One of the principal challenges facing the SPC in building an industry benchmark standard was segmenting the enterprise storage market in order for an I/O profile (or workload) to be selected. Another challenge was to select a profile that represents a sufficiently broad segment of the market so end-users would find results relevant and useful in evaluating products. The SPC acknowledged that providing relevant storage benchmark data covering a breadth of enterprise applications (from seismic data process to banking) would no doubt require a set of benchmarks, but the question was, how many benchmarks? And could the set of benchmarks be minimized?

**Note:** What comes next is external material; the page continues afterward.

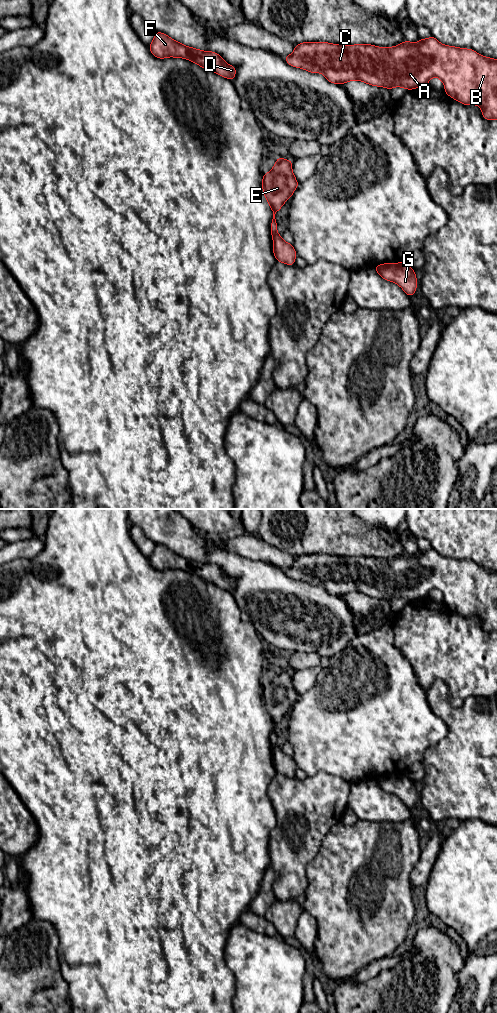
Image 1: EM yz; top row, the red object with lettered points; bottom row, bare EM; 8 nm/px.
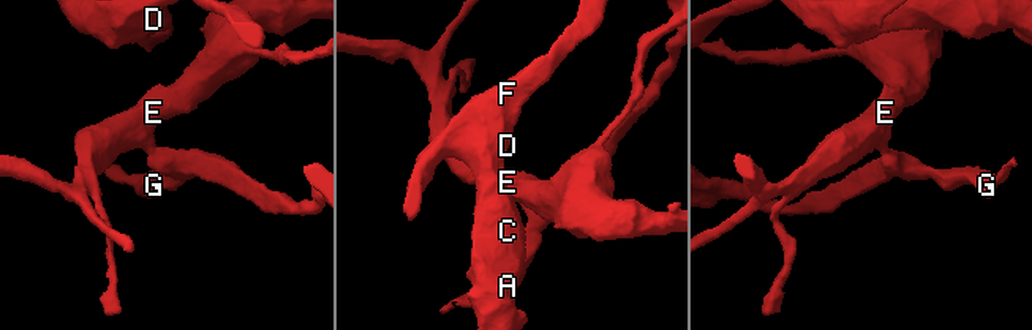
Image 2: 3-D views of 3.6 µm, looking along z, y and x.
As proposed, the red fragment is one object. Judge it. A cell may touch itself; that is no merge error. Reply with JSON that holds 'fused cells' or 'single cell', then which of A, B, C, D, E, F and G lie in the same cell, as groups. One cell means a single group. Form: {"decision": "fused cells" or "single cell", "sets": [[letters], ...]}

The solution rested with data collection and analysis by a number of SPC member companies. The needed elements of an I/O profile were agreed upon and a variety of application classes such as back-up, OLTP, print servers, email servers, etc. were targeted for data collection. Elements of the I/O profile included: read/write ratio, I/O size, locality, re-reference probability, sequentiality, interarrival time, and so on. This process took years, but ultimately the SPC collected a body of data that facilitated the accurate segmentation and targeting of the market for benchmarking as illustrated in Figure 1. This body of data pointed to the need for a small set of benchmarks that could in fact satisfy end-users' requirements, as outlined in the mission detailed for the SPC.

The SPC-1 Workload

The most prominent group of applications that displayed a "core" of common I/O characteristics was represented by OLTP systems, database systems, or mail server applications. This "core" of applications was characterized by predominantly random I/O operations requiring queries as well as update operations and simultaneously had threads of sequential I/O processing interspersed with random I/O operations. Because the focus of SPC-1 is on the commonalities of these applications, it was necessary to develop a model that would simplify the workload to the point that it highlighted the similarities of these business segments while removing any conflicts and details that weren't central to the narrow task of performance evaluation. In support, the model used in SPC-1 has two central scaling components: Business Scaling Units and Application Storage Units.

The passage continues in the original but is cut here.